IRS regs’ impact on not-for-profits
IRS guidance on tax-exempt rules too prescriptive, hospitals say
Not-for-profit hospitals that lobbied the Internal Revenue Service for guidance on the health reform law’s new rules for charity care, billing and collections now say they got more than is necessary.
A proposed regulation outlines how hospital can satisfy three new rules that address how to publicize financial aid policies; how much hospitals may charge those in need; and how hospitals may collect medical bills.
The Patient Protection and Affordable Care Act said not-for-profit hospitals must follow four new rules to hold onto significant tax breaks, but the law’s language raised questions about how hospitals would do so. Regulations for the fourth rule—which says hospitals must assess community needs every three years—will be released later, the IRS said.
Hospital groups contend the proposed regulations published in late June go too far and will hamper the sector.
Hospitals have developed innovative ways to inform patients about financial assistance, Elizabeth Lietz, an American Hospital Association spokeswoman, said in a written statement. “The IRS proposed rules could discourage hospitals’ innovations and best practices, because they are overly prescriptive.”
Lietz said no one from the trade group was available to be interviewed.
“This is very, very detailed and maybe a little too much overreach,” said Cidette Per- rin, senior director of government relations for VHA, an Irving, Texas-based supply chain and consulting co-op of not-for-prof- it healthcare providers.
Perrin said that tax officials went beyond what Congress intended with regulations that are far too exacting.
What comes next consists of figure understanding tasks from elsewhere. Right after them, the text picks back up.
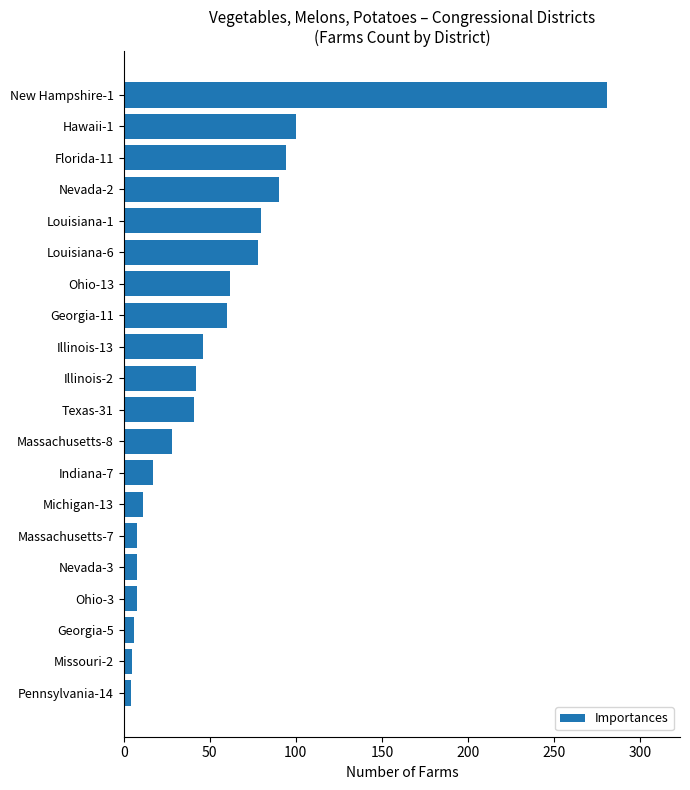

What is the minimum value shown in the chart?

4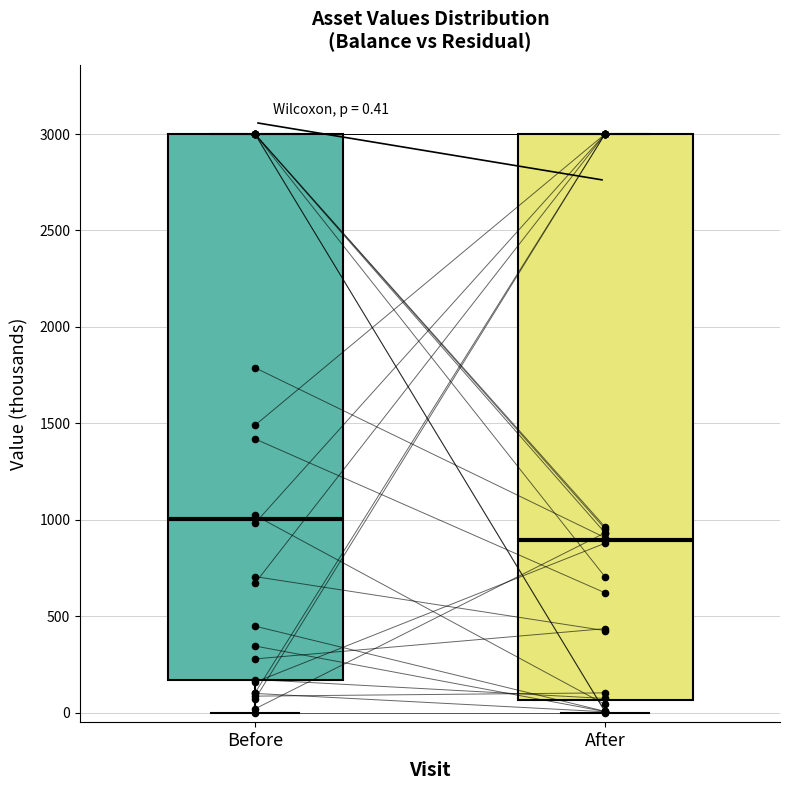

Which box has the highest median line?

Before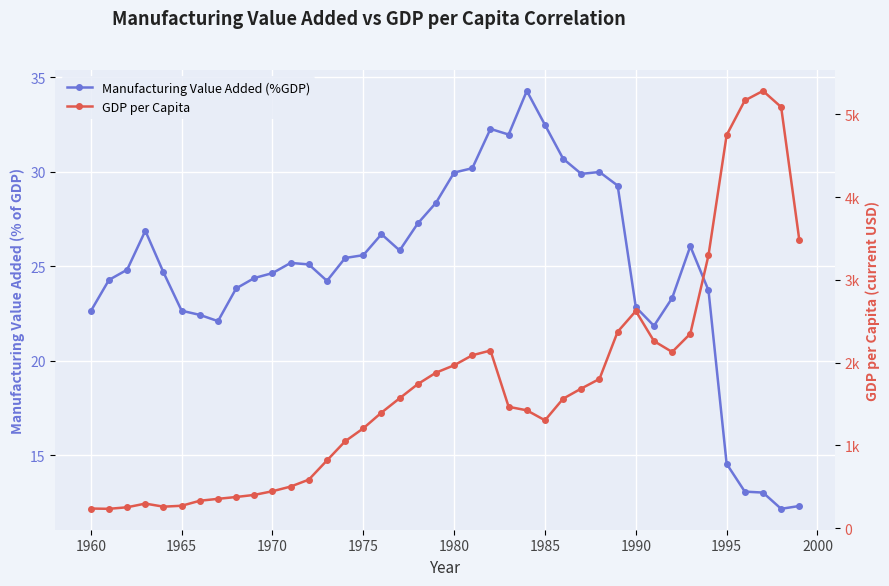

How many lines are shown in the chart?

2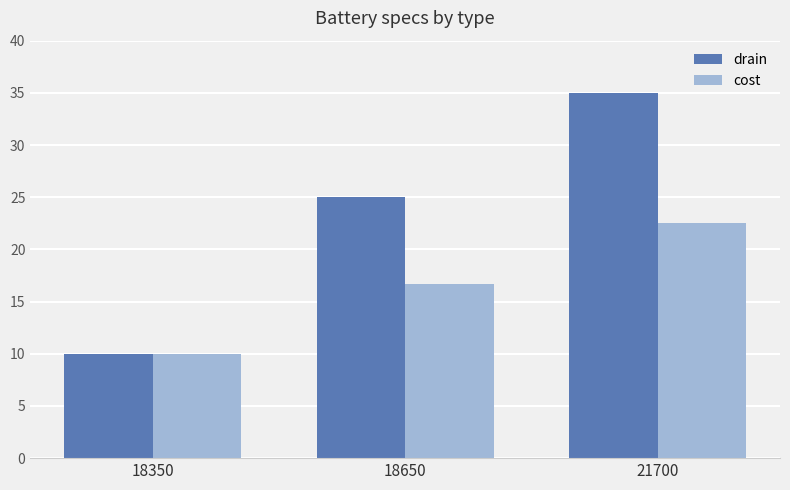

What is the average value of the cost series?

16.4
To comply with all the proposed requirements will take more than the 11.5 hours per hospital per year according to IRS estimates, Perrin said.
For example, proposals spell out methods to publicize financial aid policies, outline how long hospitals must spend on financial aid outreach and dictate a 240-day window for patients to complete financial aid policies, she said.
“We feel this is prescriptive,” she said. “These are lengthy. We feel that the IRS has gone overboard on process.”
Proposed rules address one concern hospitals voiced as they prepared to comply with one of the Affordable Care Act rules. The law says hospitals must not undertake “extraordinary” bill collection before making a reasonable effort to figure out whether a patient qualifies for financial aid.
Hospitals said it was unclear from the law what would be considered an extraordinary collection effort (June 20, 2011, p. 14).
Extraordinary collections, under the IRS proposal, include collection efforts that require a legal or judicial process, such as liens, foreclosure, wage garnishment, civil action and other measures (See chart).
The IRS also said that contacting the credit bureaus would be an extraordinary measure as well, saying such action “can cause
significant financial harm to an individual for many years.”
Perrin said the VHA disagreed that credit reporting should be considered extraordinary.
Finally, the sale of patient debt to a third party would be considered extraordinary, but hospitals may continue to refer bills to thirdparty collection agencies. Hospitals lose control of collection efforts once debt is sold but can exert some influence when debt is referred, the IRS proposal said.
However, the tax agency said it would like comment on whether the sale or referral of debt should be considered extraordinary collections and how much control hospitals have over debt that is sold or referred to third parties.
Lawyer Douglas Anning, vice chairperson of Polsinelli Shughart’s not-for-profit practice, said tax officials’ interest in debt referred to third parties could be “dangerous ground” considering the number of hospitals that outsource billing and collection to outside companies, known in the industry as revenue-cycle vendors.
He said he believes that the proposal is correct to exclude bills referred to a bill collector but owned by the hospital from the definition of extraordinary collection efforts.
Hospitals may still: deny care or delay treatment based on payment history; require a deposit; and charge interest without violating the new bill collection rules, unless the action would interfere with federal law that protects access to emergency care.
Anning said the proposed rules clarified that following the federal emergency access law, known as the Emergency Medical Treatment and Labor Act, would be required to maintain tax-exempt status.